DOCUMENT SECTION –
Start of Block

Emerging markets carry investor hopes for H2 on lower inflation, rates

By Rodrigo Campos and Marc Jones

NEW YORK/LONDON (Reuters) – From BlackRock to JPMorgan, some of the world’s top investors are upbeat on emerging markets for the second half of the year on the prospect of falling interest rates, while signs of progress in tricky debt talks are set to buoy frontier markets.

Positive headlines for developing economies, from inflation undershooting expectations to stressed markets such as Pakistan or Zambia making progress in shoring up their strained economies are giving the bulls hope.

Even if a July rate hike is still on the cards at the U.S. Federal Reserve, investors are expecting emerging markets to be resilient.

“The mood on emerging markets was absolutely too pessimistic,” said Magdalena Polan, an economist at PGIM, saying the asset class had suffered from a shift in global risk aversion.

End of Block

INSTRUCTIONS TO FOLLOW – Extend the news report on investor hopes for emerging markets, picking up after its final sentence.

STUDY MATERIAL –
Start of Block

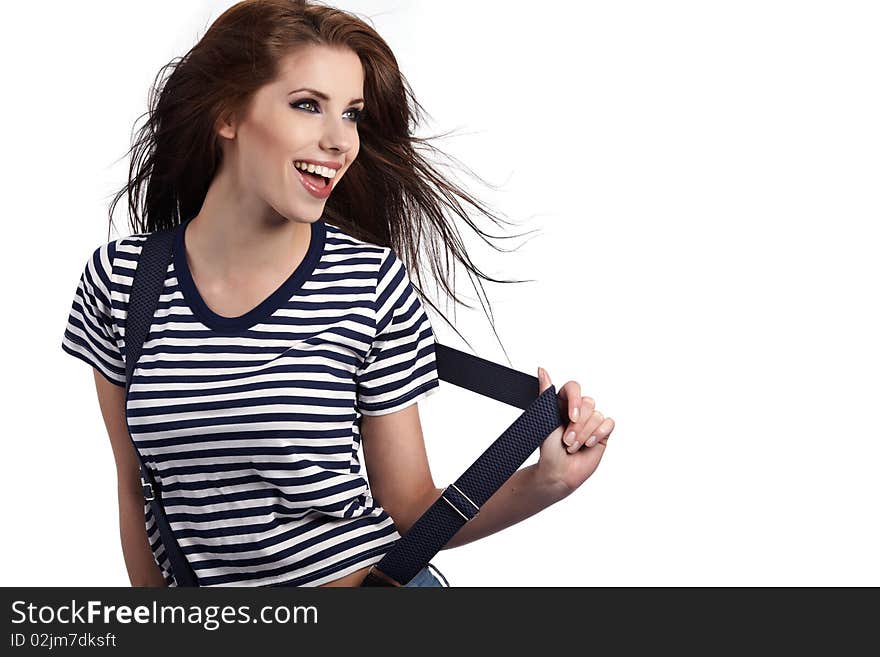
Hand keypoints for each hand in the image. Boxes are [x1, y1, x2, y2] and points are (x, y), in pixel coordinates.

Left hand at [535, 367, 614, 496]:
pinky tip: (589, 444)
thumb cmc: (548, 449)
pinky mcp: (602, 433)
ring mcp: (591, 422)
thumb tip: (542, 370)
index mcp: (562, 403)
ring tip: (573, 447)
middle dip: (577, 426)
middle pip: (589, 403)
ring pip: (597, 416)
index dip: (575, 401)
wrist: (558, 473)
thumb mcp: (544, 419)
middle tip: (567, 441)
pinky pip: (609, 423)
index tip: (571, 417)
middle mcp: (578, 410)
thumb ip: (545, 393)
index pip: (574, 388)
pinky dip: (598, 434)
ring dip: (584, 434)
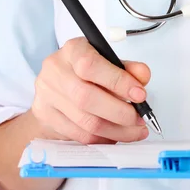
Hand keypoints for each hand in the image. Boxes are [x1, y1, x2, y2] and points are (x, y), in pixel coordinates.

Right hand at [31, 37, 150, 143]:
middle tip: (139, 118)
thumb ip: (128, 68)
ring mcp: (48, 95)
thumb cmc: (86, 72)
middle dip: (120, 112)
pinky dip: (104, 138)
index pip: (91, 65)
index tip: (140, 95)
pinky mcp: (47, 117)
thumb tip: (142, 76)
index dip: (118, 82)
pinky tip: (116, 135)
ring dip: (117, 130)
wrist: (55, 87)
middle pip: (86, 98)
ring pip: (85, 122)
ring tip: (135, 130)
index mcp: (73, 51)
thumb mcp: (108, 62)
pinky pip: (80, 135)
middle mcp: (56, 71)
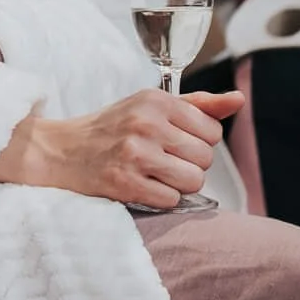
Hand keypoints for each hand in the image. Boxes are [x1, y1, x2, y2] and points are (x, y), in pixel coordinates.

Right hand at [0, 88, 242, 209]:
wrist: (60, 150)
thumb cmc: (111, 129)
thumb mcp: (150, 106)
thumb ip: (198, 104)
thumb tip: (238, 99)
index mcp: (156, 100)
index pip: (212, 131)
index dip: (197, 142)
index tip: (173, 142)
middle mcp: (146, 123)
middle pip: (205, 159)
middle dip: (188, 165)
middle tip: (160, 160)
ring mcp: (135, 153)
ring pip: (193, 181)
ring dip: (177, 184)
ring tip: (154, 174)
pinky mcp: (125, 182)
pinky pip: (171, 200)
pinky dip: (160, 198)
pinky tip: (141, 185)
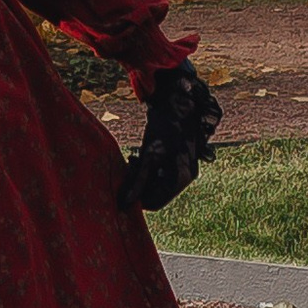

End of Block

ANSWER TO THE PROBLEM –
Recent emerging market inflation data has been a key driving factor in upbeat outlooks. Citi’s EM inflation surprise index readings are undershooting estimates by a rate not seen since mid-2020 when demand fell off a cliff due to COVID-19.

“EM has made quite substantial progress in bringing inflation down already, and going forward we expect this to continue,” said Manik Narain, a strategist at UBS.

This will allow some central banks, especially those who raised rates months before the Fed started its tightening cycle, room to lower them.

Both JPMorgan and BlackRock, the world’s largest asset manager, are betting on the outperformance of local currency bonds across EMs.

Some emerging market central banks are ready and able to cut rates, said Wei Li, global chief investment strategist at Blackrock Investment Institute.

“Because of that, we actually have a preference for emerging markets over developed markets specifically highlighting local currency emerging markets,” she said.

Latin America’s Brazil and Chile could soon join Uruguay in starting a rate-cut cycle, with Mexico and Colombia waiting in the wings.

Hungary, the Czech Republic and others are seen following the same path, with overall cuts across high-yield and investment grade EMs outpacing both the United States and Europe, according to JPMorgan.

FRONTIER FORAYS

A number of smaller, riskier emerging markets have also seen a positive change in momentum.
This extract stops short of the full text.